Our initial GPS network covered two active fault zones. On the west side of the Yellowstone Plateau, the Hebgen Lake fault experienced the largest historic earthquake in the Basin-Range, the Ms = 7.5, 1959 Hebgen Lake earthquake. Repeated GPS surveys of all or portions of the Hebgen Lake network between 1987-1993 revealed ongoing horizontal velocities at high rates of 3 to 5 mm/yr. extension in a N-NE direction. Remarkably, horizontal deformation has continued for several decades following the 1959 Hebgen Lake earthquake. We note that there are insufficient aftershocks to match the equivalent seismic moment for this anomalously high rate. In contrast, no significant vertical motion is apparent in the GPS measurements.

Deformation Of The Teton Fault Zone

The Teton fault zone, 10 km to the south of Yellowstone, is characterized by very high Holocene slip rates of ~1-2 mm/yr . However, the relative GPS horizontal and vertical velocities in the Teton fault network are less than 1 mm/yr. This rate is much smaller than that calculated from neotectonic and trenching studies by the University of Utah, suggesting that dominant NE extension observed at Hebgen Lake appears to die out before the Teton Range.
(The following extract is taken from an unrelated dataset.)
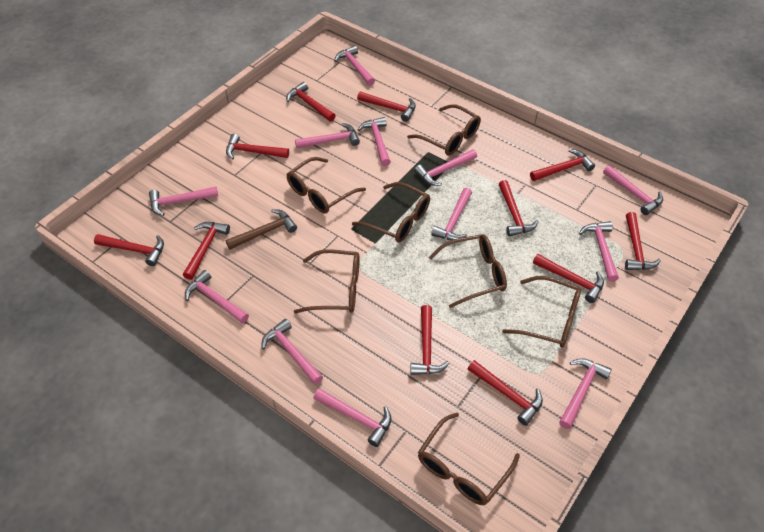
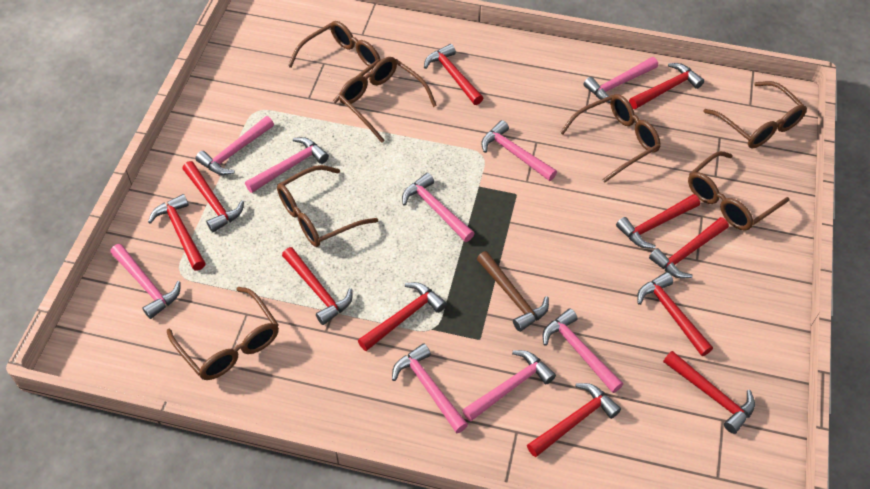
pink hammer: 12 -> 9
Collaborative Research with with Arthur Sylvester

We discuss here our collaborative research on crustal deformation of the Teton fault with Professor Art Sylvester of the Univ. of California, Santa Barbara. In 1987 the University established 44 benchmarks on a 21 km east-west line that crosses the Teton fault in the middle of the Teton Range. The points have been observed periodically since then and expanded in 1995 to extend across the entire Jackson Hole valley.

Our initial observations of the level line revealed that the hanging wall (valley of Jackson Hole) rose while the footwall (Teton Range) rose. This pattern is opposite to what a normal fault is expected to do prior to a large earthquake, and several explanations, including east-west compression, migration of seismicity from the fault, near surface ground water expansion of the valley floor, etc. have been put forth. The most recent observation of the Teton level line shows that the valley floor still remains in uplift, and we have not explained these paradoxial observations.